I don't intend to vilify this former friend, because I've witnessed too much of their journey to hate or condemn. But letting go of this relationship, severing ties, after months of trying to set boundaries, and more months of feeling responsible for the failures in our relationship, it is a senseless act of beauty to let go.


It doesn't make sense that letting go can be beautiful, when there has been so much pain and so much grief, as I've processed the loss of this relationship. But it is beautiful, today, as I sit in my home, allowing myself to close the chapter. I don't expect to write about this relationship ever again. I don't intend to emotionally flog myself by rereading emails and texts from the good times or the more painful times. I don't plan on letting myself wallow in this.


I've learned the difference between grief and wallowing from all of this. Grief sets in when loss and pain occur. Grieving is essential to healing. It can debilitate you, and leave you sitting in your living room in your underwear playing computer games for eight hours a day. Grief can involve binge-watching Queer Eye while you shovel down chocolate and popcorn. Grief is ugly and beautiful. You realize that something central to your life has shifted, and it can never unshift. That realization makes moving forward difficult, and means that for a moment we must be still and find the central pieces that have not shifted, and ground ourselves there.

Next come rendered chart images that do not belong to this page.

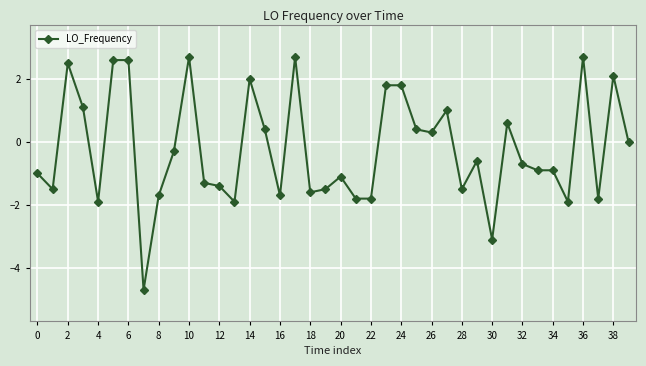

What is the value of the 16th point from the left?

0.4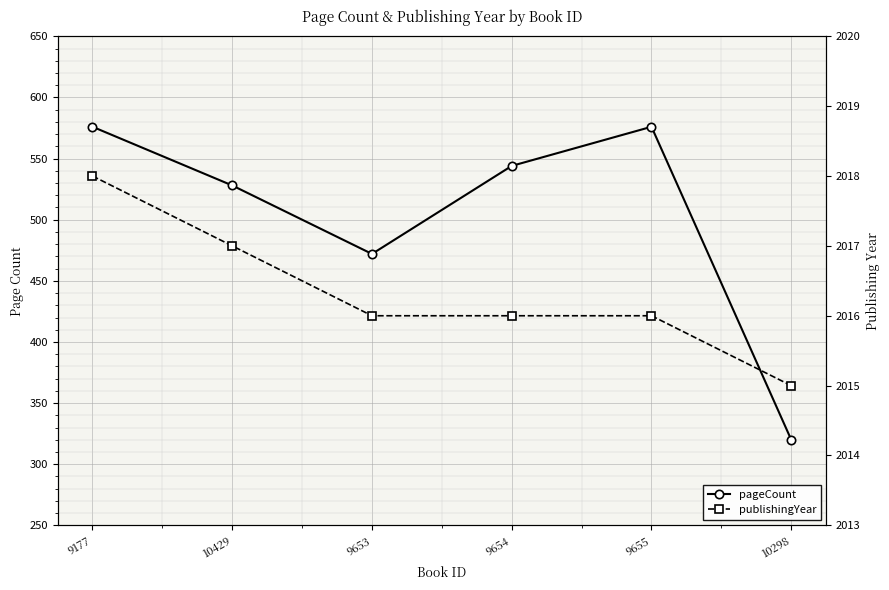

List the series in order of their overall mean, highest first.

publishingYear, pageCount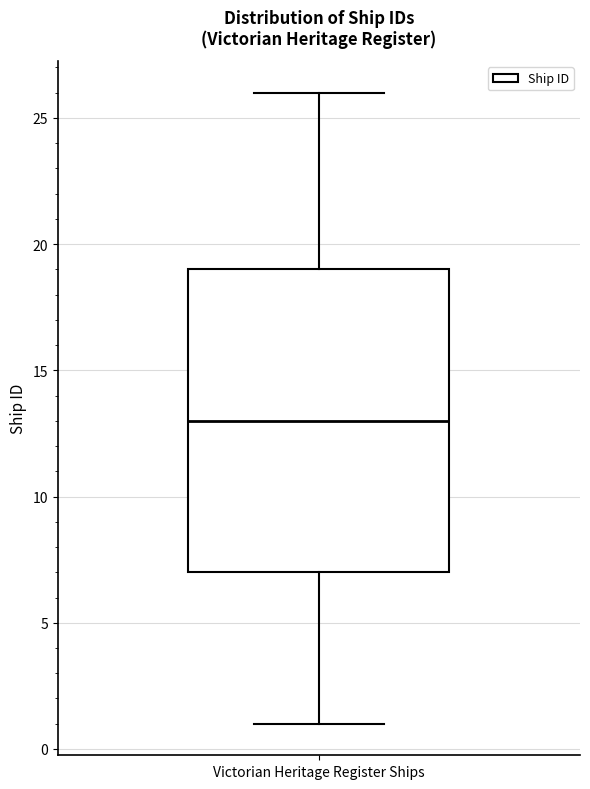

Read this box plot against the y-axis: the position of the median line, the range covered by the box, and the ends of both whiskers. The values are not printed on the chart, so give them approximately, as read against the axis.

median 13, box 7 to 19, whiskers 1 to 26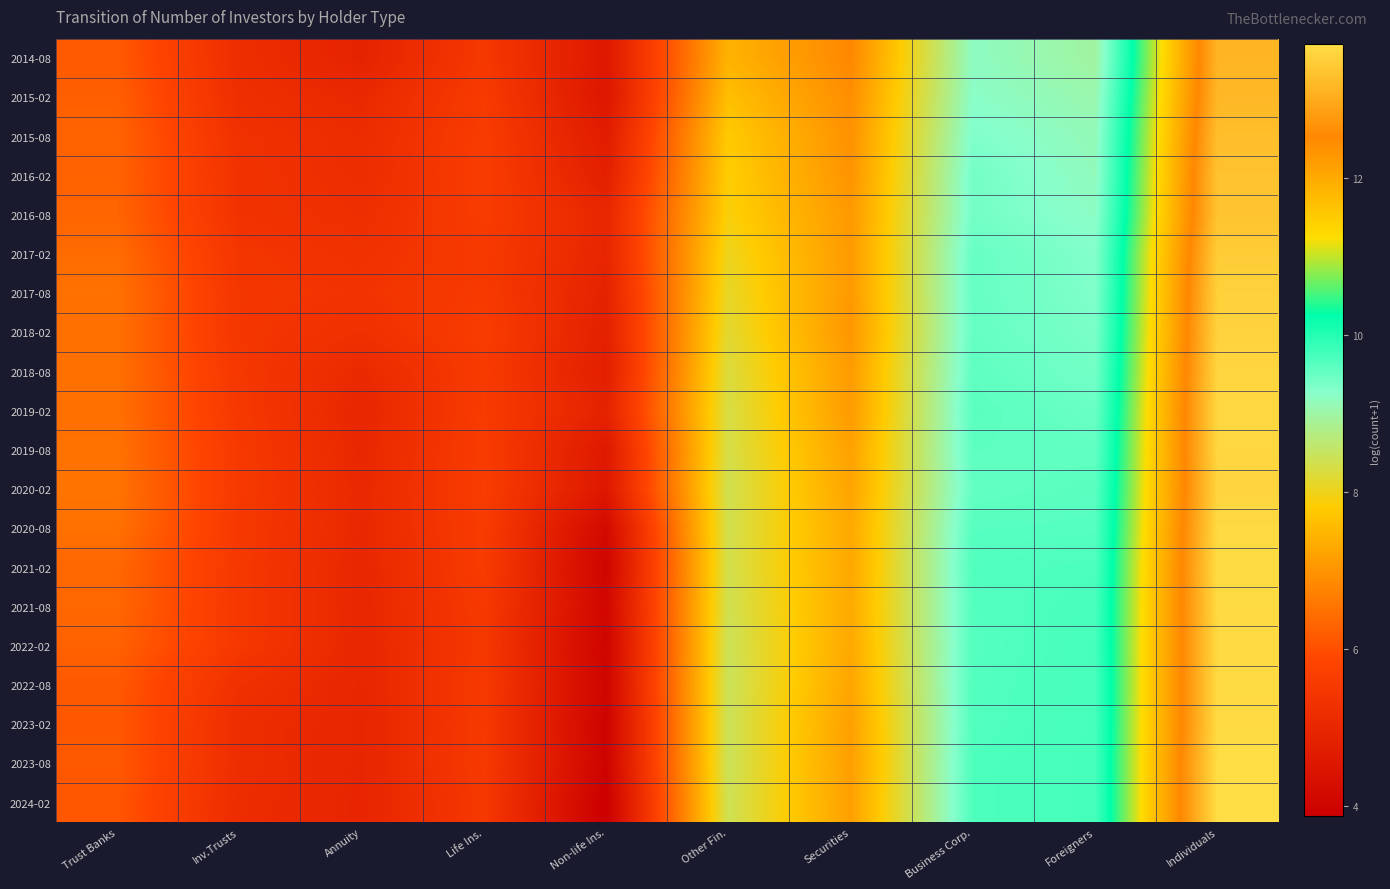

List the series in order of their peak value, lowest first.

2014-08, 2015-02, 2015-08, 2016-02, 2016-08, 2017-02, 2017-08, 2018-02, 2020-02, 2018-08, 2019-08, 2019-02, 2022-02, 2020-08, 2023-02, 2021-08, 2022-08, 2021-02, 2024-02, 2023-08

Wallowing (I have done a fair amount of this) comes after grief. It is in the moments when we know that we can actually put on pants, we can turn off the TV and the computer, and we can clean the house, or write, or read a book, or be a better partner, or start the process of moving forward again, and we choose to not do that, because we have an excuse to not do any of these things. I have wallowed over the loss of this relationship for too long.


It is kindness, intentional kindness to stop wallowing, and to choose to move on, once the grief has passed. Today, I'm wearing pants with a zipper (and that feels like a TREMENDOUS accomplishment, since I am unemployed in the middle of a pandemic), and I am writing, and I am choosing to let go.